"The importance of experimental archaeology, of replicating the production of bamboo tools with simple stone artifacts, was needed for a long time. Due to successful cooperation in every stage of the experiments with our Chinese colleagues, we managed to demonstrate the potential of a simple stone tool technology to produce many different daily tools made of bamboo," said archaeologist and lead author Ofer Bar-Yosef, professor of Stone Age archaeology at Harvard University.
In addition to Bar-Yosef and Eren, co-authors were archaeologists Jiarong Yuan and Yiyuan Li of Hunan Provincial Institute of Archaeology and Cultural Relics; and archaeologist David J. Cohen of Boston University.
Poor diversity of prehistoric stone tools in East Asia
As in Africa, previous fossil discoveries in East Asia have indicated that early human ancestors continuously inhabited those regions for as much as 1.6 million years. Unlike Africa and western Eurasia, however, where stone tools show increasing and decreasing complexity, East Asia's stone tools remain relatively simple.
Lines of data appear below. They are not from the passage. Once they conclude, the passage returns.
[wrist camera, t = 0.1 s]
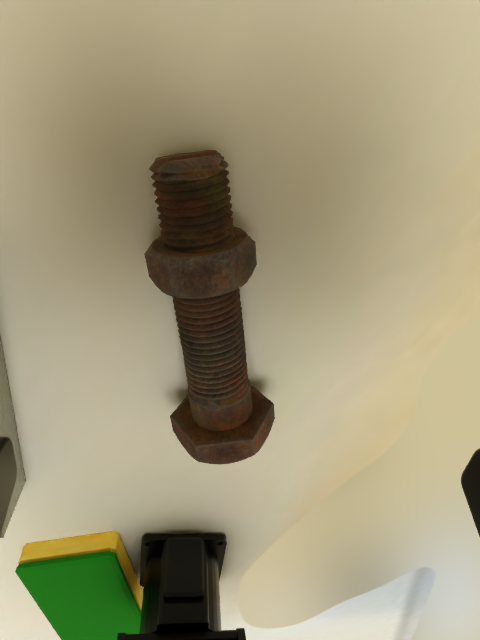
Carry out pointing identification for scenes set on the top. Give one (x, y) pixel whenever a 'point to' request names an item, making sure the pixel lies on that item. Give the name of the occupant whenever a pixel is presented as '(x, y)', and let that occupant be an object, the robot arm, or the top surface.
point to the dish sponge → (83, 586)
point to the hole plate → (4, 425)
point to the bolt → (207, 307)
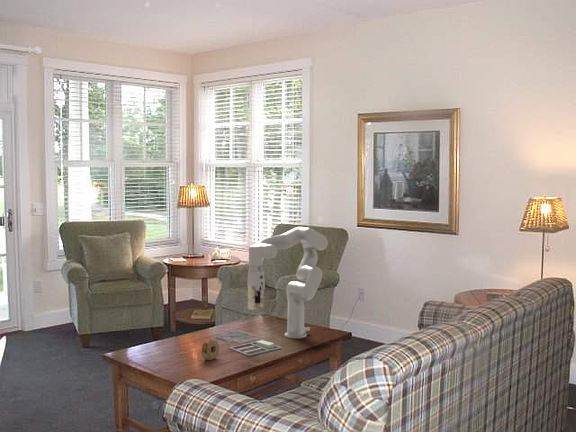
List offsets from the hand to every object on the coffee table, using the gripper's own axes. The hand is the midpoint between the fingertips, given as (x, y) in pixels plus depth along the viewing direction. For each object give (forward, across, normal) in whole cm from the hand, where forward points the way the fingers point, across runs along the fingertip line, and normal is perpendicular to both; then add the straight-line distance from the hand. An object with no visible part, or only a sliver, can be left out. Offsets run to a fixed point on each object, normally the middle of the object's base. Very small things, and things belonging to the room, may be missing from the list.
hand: (255, 302), depth 336 cm
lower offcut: (+25, -7, -1) cm, 26 cm away
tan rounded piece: (+24, -4, +31) cm, 40 cm away
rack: (+24, -7, +5) cm, 26 cm away
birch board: (+3, 0, 0) cm, 3 cm away
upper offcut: (+23, -7, -2) cm, 24 cm away
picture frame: (+25, +17, -2) cm, 31 cm away
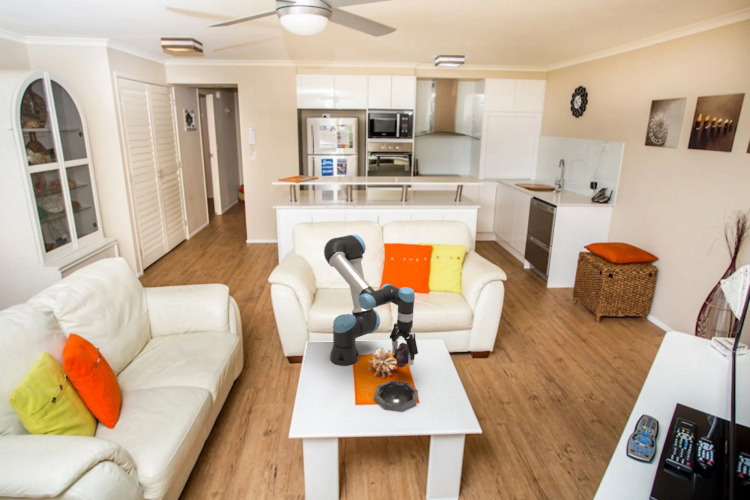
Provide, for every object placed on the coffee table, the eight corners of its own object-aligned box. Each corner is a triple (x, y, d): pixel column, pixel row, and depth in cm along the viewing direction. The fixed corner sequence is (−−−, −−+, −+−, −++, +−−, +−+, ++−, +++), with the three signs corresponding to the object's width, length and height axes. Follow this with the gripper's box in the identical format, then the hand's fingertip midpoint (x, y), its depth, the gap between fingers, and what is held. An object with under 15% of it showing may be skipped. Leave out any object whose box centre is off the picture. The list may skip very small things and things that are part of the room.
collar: (367, 394, 205) (367, 389, 204) (399, 381, 216) (400, 376, 215) (391, 416, 190) (391, 411, 189) (425, 401, 201) (425, 396, 200)
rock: (393, 369, 214) (414, 370, 214) (393, 355, 210) (415, 356, 210) (392, 353, 225) (412, 354, 225) (393, 340, 221) (413, 340, 221)
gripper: (383, 311, 220) (382, 349, 226) (415, 331, 201) (412, 372, 207) (396, 308, 224) (393, 345, 230) (427, 327, 205) (424, 368, 211)
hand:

Researchers know that simple flaked "cobble" industries existed in some parts of the vast East and Southeast Asia region, which includes present-day China, Brunei, Cambodia, Indonesia, Laos, parts of Malaysia, Myanmar, Philippines, Thailand, East Timor and Vietnam. Stone tool discoveries there have been limited to a few hand axes, cleavers and choppers flaked on one side, however, indicating a lack of more advanced stone tool-making processes, innovation and diversity found elsewhere, say the authors.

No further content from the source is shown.